Do this instead of hacking up Japanese games and pissing off fans and critics alike.
OMFG! At LAST! This is wonderful! Finally a developer comes out and says what many of us have been saying here for years now.
Thank you Takeshi Yamanaka, please do keep on doing what you do best and make games for your primary audience and let those who enjoy them in the west buy them as they are. All I ask is a minimal text based localization.
It's nice to hear a dev say what the fans have been screaming all along.
It's sad that at one point I would have bought a game I knew nothing about just because it said square on it, now I see it and start to feel sick to my stomach.
That's how I wound up getting into Star Ocean. It was an RPG that said Square on it so I bought it.
Last edited by WorldEndsWithMe on 1/14/2011 2:08:33 PM
When you consider the fact that Arc Systems primary business is making and releasing arcade games in an industry where arcade games are still big(Japan) its quite obvious as why Yamanaka would arrive at such a conclusion.
For companies like S-E though its a whole different ball game.
Japan is longer a console-friendly market and games are selling less and less(see GT5 which only managed to moved 500,000 copies in japan to date; a 60% drop over previous releases) compared to previous generations and as a consequence large japanese gamemakers have no choice but to move west and adopt western thinking.
With that mind don't blame S-E for the business choice they have made because in the end those decisions were thrust onto them by a changing japanese game market.

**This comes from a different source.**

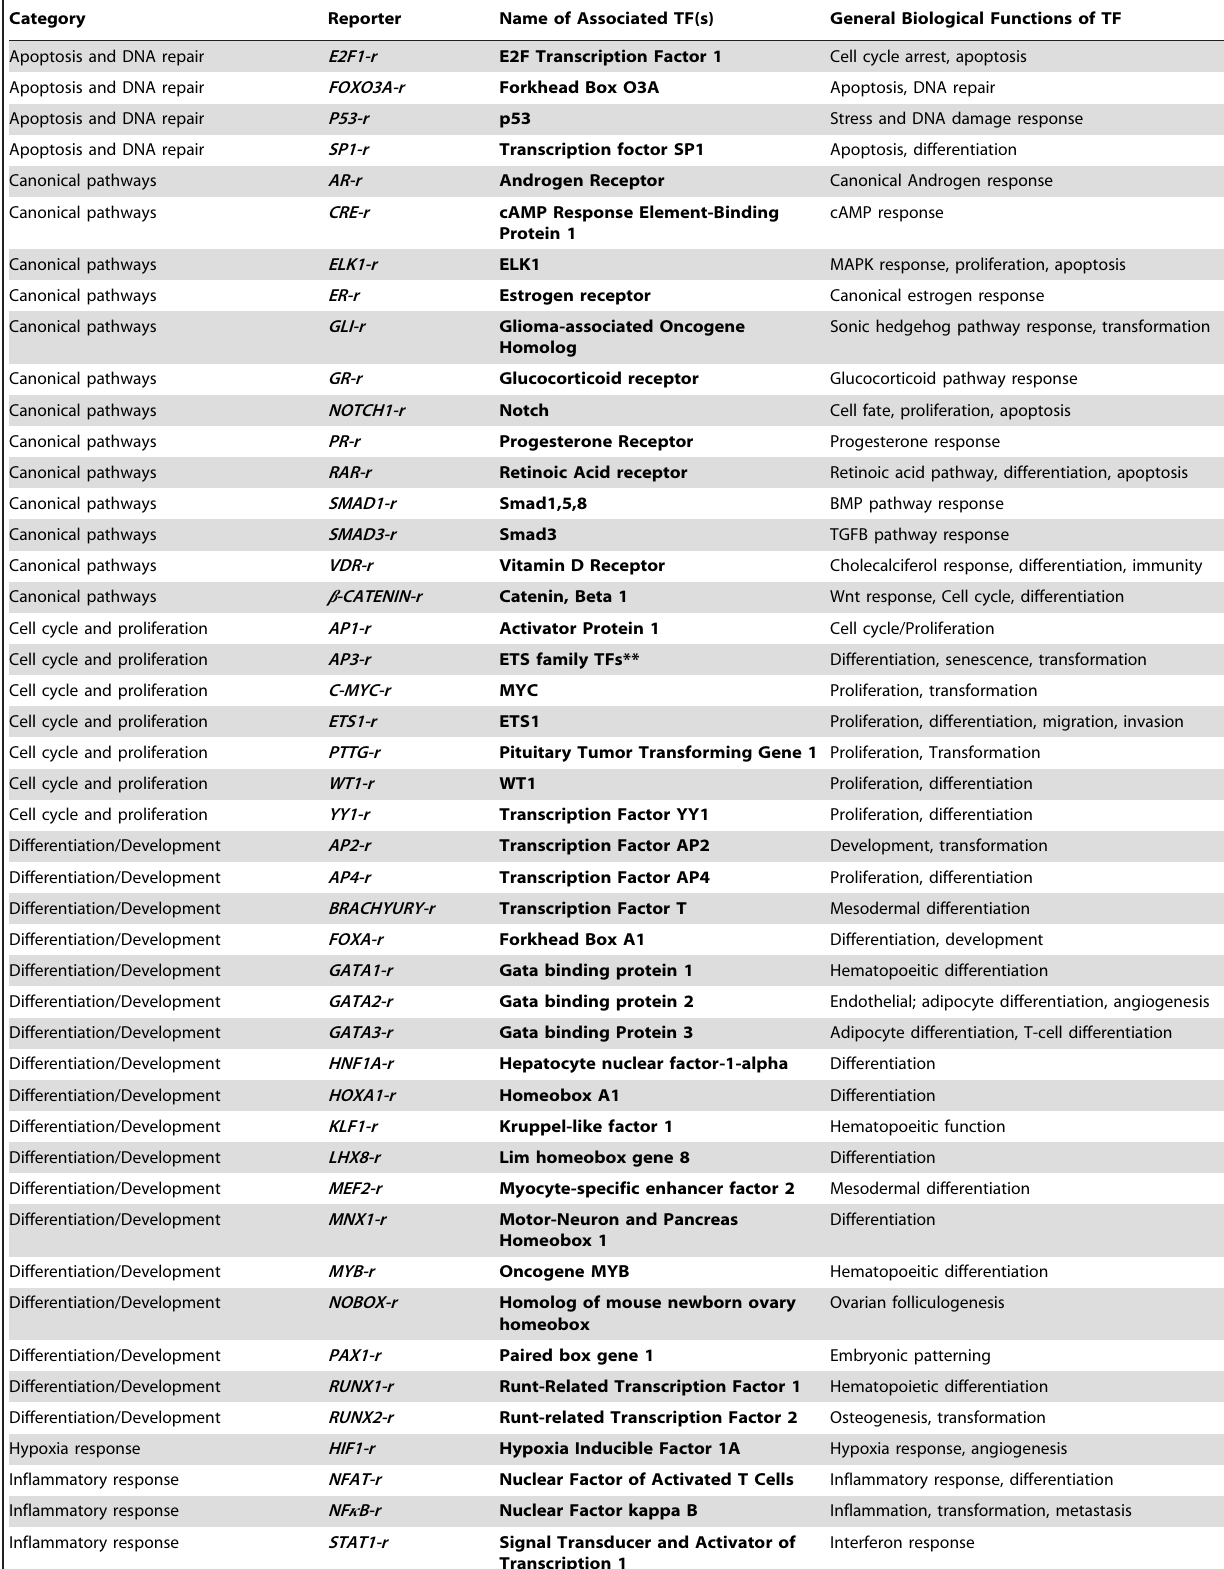
Table 1. TF reporters used in arrays grouped by associated TF biological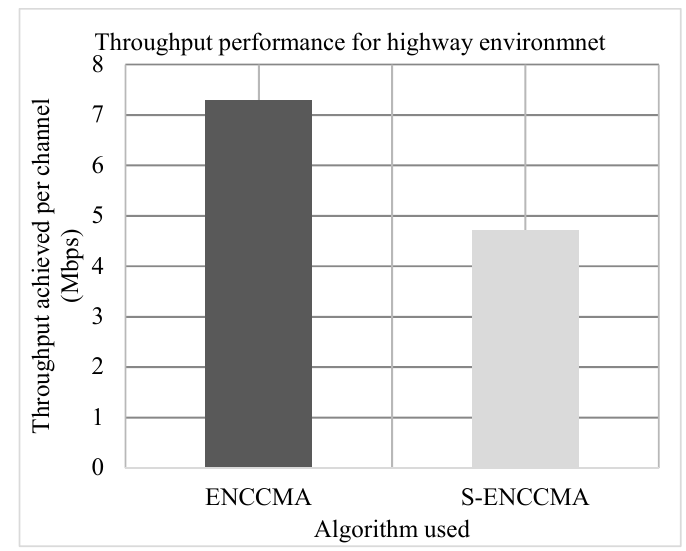
Figure 3. City environment throughput performance for varied vehicles.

Move west? Maybe. Adopt western thinking? I kind of doubt it. I've said this before but they were doing great in the west before they started trying to directly cater to the west and I guarantee you that a PS3 remake of FFVII for example would sell like hotcakes.
The notion that business strategies (and not necessarily good ones) were more important than creativity was forced upon them? Flat out lying to their consumers was something that was forced upon them?
I seriously doubt that. The people running Square-Enix got themselves into this mess. It will be interesting to see if they get themselves out of it, and if so how exactly this will be done.
My thumb is killing me from playing through the end game of FFXIII.
Alright what are we talking about? A dev in Japan has figured out that gamers are gamers? That's good. Problem is, big game companies don't hire gamers to run them. They hire business men. Business men, in general, know that the money is in the States.
Maybe. But even that doesn't necessarily justify trying to specifically cater to western tastes. They've been trying to do that for years now and it's done them no big favors, if any at all.
Barthandalus = easiest FF villain of all time.
Um, actually, no, it's not. The money that is.
The European Union is a bigger market of consumers, and the prices for games, systems and accessories in Europe are penny for penny higher, so game companies make more money there. The worldwide market for games (excluding the US) is larger than the US market alone. This notion that the US market rules the roost is due for a bit of a shake up.